Action item A:
From the Ceph scrubbing thread, repeat word for word the stretch from "Yes the osd_scrub_invalid_stats" through "setting on that?".

Exercise passage:

--------------------------------------------------

Have you already tried to set the primary PG out and wait for the  
backfill to finish?
And another question, are all services running pacific already and on  
the same version (ceph versions)?


Zitat von Cedric :


Yes the osd_scrub_invalid_stats is set to true.

We are thinking about the use of "ceph pg_mark_unfound_lost revert"
action, but we wonder if there is a risk of data loss.

On Thu, Feb 22, 2024 at 11:50 AM Eugen Block  wrote:


I found a config to force scrub invalid PGs, what is your current
setting on that?

ceph config get osd osd_scrub_invalid_stats
true

The config reference states:

> Forces extra scrub to fix stats marked as invalid.

But the default seems to be true, so I'd expect it's true in your case
as well?

Zitat von Cedric :

> Thanks Eugen for the suggestion, yes we have tried, also repeering
> concerned PGs, still the same issue.

--------------------------------------------------

Action item B:
Reproduce the stretch of the records from their start through the line containing "easy verifiable is that?", leaving out the pictures.

--------------------------------------------------

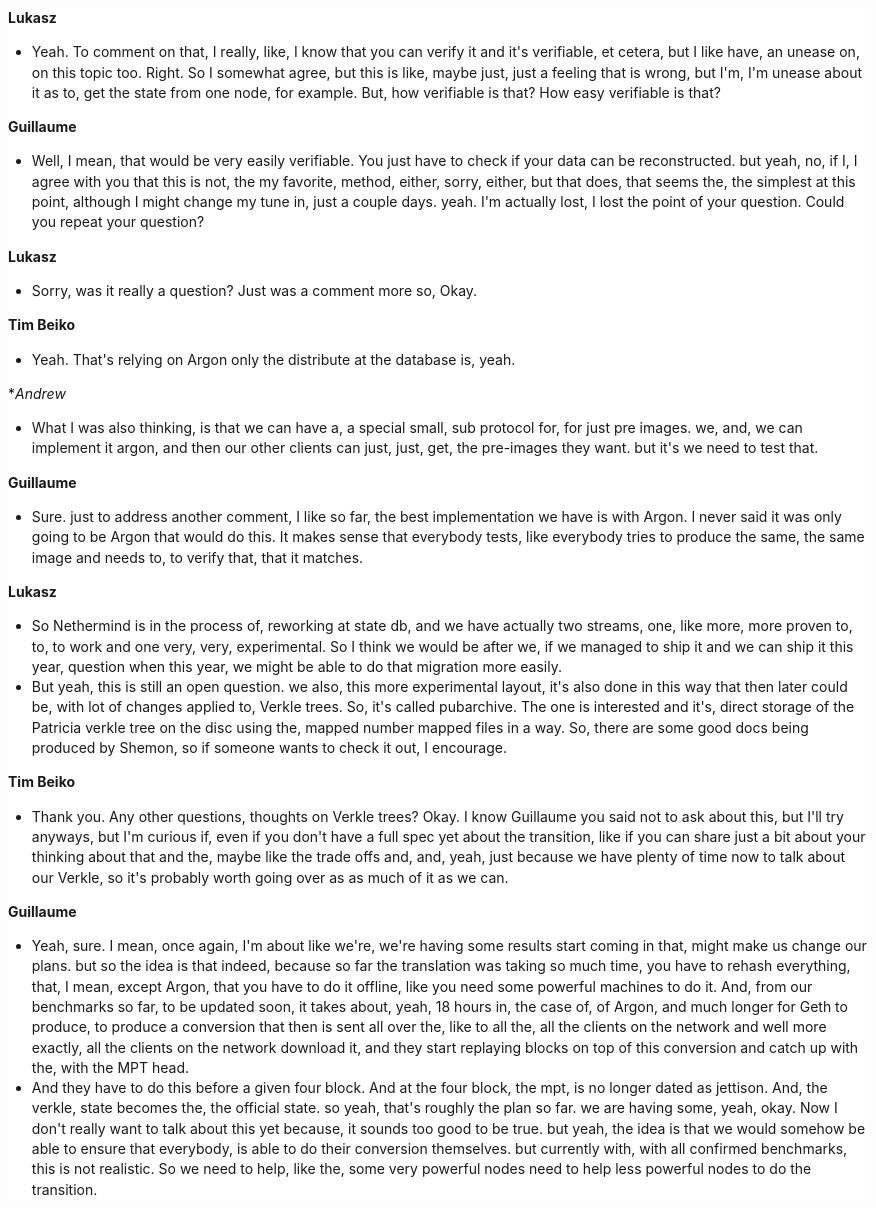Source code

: **Lukasz**
* Yeah. To comment on that,  I really, like, I know that you can verify it and it's verifiable, et cetera, but I like have, an unease on, on this topic too. Right. So I somewhat agree, but this is like,  maybe just, just a feeling that is wrong, but I'm, I'm unease about it as to, get the state from one node, for example. But, how verifiable is that? How easy verifiable is that? 

**Guillaume**
* Well, I mean, that would be very easily verifiable. You just have to check if your data can be reconstructed. but yeah, no, if I, I agree with you that this is not, the my favorite, method, either, sorry, either, but that does, that seems the, the simplest at this point, although I might change my tune in, just a couple days. yeah. I'm actually lost, I lost the point of your question. Could you repeat your question? 

**Lukasz**
* Sorry, was it really a question? Just was a comment more so, Okay. 

**Tim Beiko**
* Yeah. That's relying on Argon only the distribute at the database is, yeah. 

**Andrew*
* What I was also thinking, is that we can have a, a special small, sub protocol for, for just pre images. we, and, we can implement it  argon, and then our other clients can just, just, get, the pre-images they want. but it's we need to test that. 

**Guillaume**
* Sure. just to address another comment, I like so far, the best implementation we have is with Argon. I never said it was only going to be Argon that would do this. It makes sense that everybody tests, like everybody tries to produce the same, the same image and needs to, to verify that, that it matches. 

**Lukasz**
* So Nethermind  is in the process of, reworking at state db, and we have actually two streams, one, like more, more proven to, to, to work and one very, very, experimental. So I think we would be after we, if we managed to ship it and we can ship it this year, question when this year, we might be able to do that migration more easily. 
* But yeah, this is still an open question. we also, this more experimental layout, it's also done in this way that then later could be, with lot of changes applied to, Verkle trees. So, it's called pubarchive. The one is interested and it's, direct storage of the Patricia verkle tree on the disc using the, mapped number mapped files in a way. So, there are some good docs being produced by Shemon, so if someone wants to check it out, I encourage. 

**Tim Beiko**
* Thank you. Any other questions, thoughts on Verkle trees? Okay. I know Guillaume you said not to ask about this, but I'll try anyways, but I'm curious if, even if you don't have a full spec yet about the transition, like if you can share just a bit about your thinking about that and the, maybe like the trade offs and, and, yeah, just because we have plenty of time now to talk about our Verkle, so it's probably worth going over as as much of it as we can. 

**Guillaume** 
* Yeah, sure. I mean, once again, I'm about like we're, we're having some results start coming in that, might make us change our plans. but so the idea is that indeed, because so far the translation was taking so much time, you have to rehash everything, that, I mean, except Argon, that you have to do it offline, like you need some powerful machines to do it. And, from our benchmarks so far, to be updated soon, it takes about, yeah, 18 hours in, the case of, of Argon, and much longer for Geth to produce, to produce a conversion that then is sent all over the, like to all the, all the clients on the network and well more exactly, all the clients on the network download it, and they start replaying blocks on top of this conversion and catch up with the, with the MPT head. 
* And they have to do this before a given four block. And at the four block, the mpt, is no longer dated as jettison. And, the verkle, state becomes the, the official state. so yeah, that's roughly the plan so far. we are having some, yeah, okay. Now I don't really want to talk about this yet because, it sounds too good to be true. but yeah, the idea is that we would somehow be able to ensure that everybody, is able to do their conversion themselves. but currently with, with all confirmed benchmarks, this is not realistic. So we need to help, like the, some very powerful nodes need to help less powerful nodes to do the transition. 
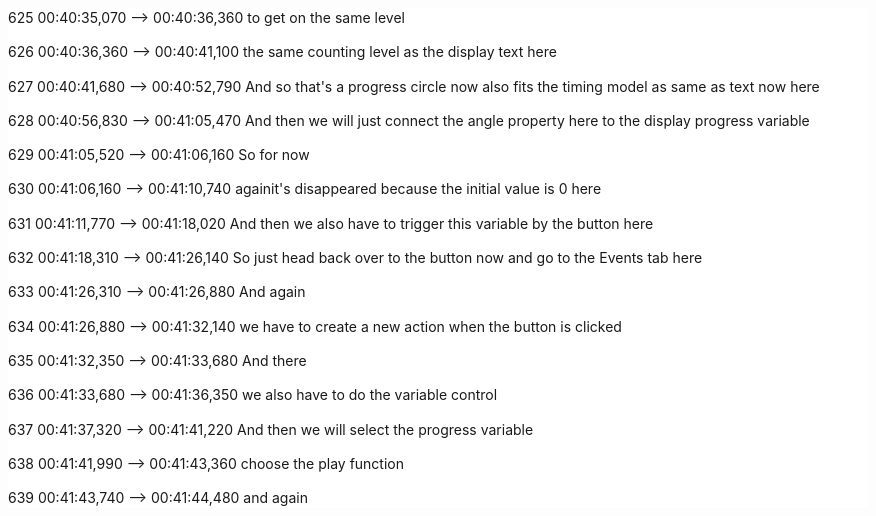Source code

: 625
00:40:35,070 --> 00:40:36,360
to get on the same level

626
00:40:36,360 --> 00:40:41,100
the same counting level as the display text here

627
00:40:41,680 --> 00:40:52,790
And so that's a progress circle now also fits the timing model as same as text now here

628
00:40:56,830 --> 00:41:05,470
And then we will just connect the angle property here to the display progress variable

629
00:41:05,520 --> 00:41:06,160
So for now

630
00:41:06,160 --> 00:41:10,740
againit's disappeared because the initial value is 0 here

631
00:41:11,770 --> 00:41:18,020
And then we also have to trigger this variable by the button here

632
00:41:18,310 --> 00:41:26,140
So just head back over to the button now and go to the Events tab here

633
00:41:26,310 --> 00:41:26,880
And again

634
00:41:26,880 --> 00:41:32,140
we have to create a new action when the button is clicked

635
00:41:32,350 --> 00:41:33,680
And there

636
00:41:33,680 --> 00:41:36,350
we also have to do the variable control

637
00:41:37,320 --> 00:41:41,220
And then we will select the progress variable

638
00:41:41,990 --> 00:41:43,360
choose the play function

639
00:41:43,740 --> 00:41:44,480
and again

--------------------------------------------------

Task answer A:
Yes the osd_scrub_invalid_stats is set to true.

We are thinking about the use of "ceph pg_mark_unfound_lost revert"
action, but we wonder if there is a risk of data loss.

On Thu, Feb 22, 2024 at 11:50 AM Eugen Block  wrote:


I found a config to force scrub invalid PGs, what is your current
setting on that?

Task answer B:
Source code

: **Lukasz**
* Yeah. To comment on that,  I really, like, I know that you can verify it and it's verifiable, et cetera, but I like have, an unease on, on this topic too. Right. So I somewhat agree, but this is like,  maybe just, just a feeling that is wrong, but I'm, I'm unease about it as to, get the state from one node, for example. But, how verifiable is that? How easy verifiable is that? 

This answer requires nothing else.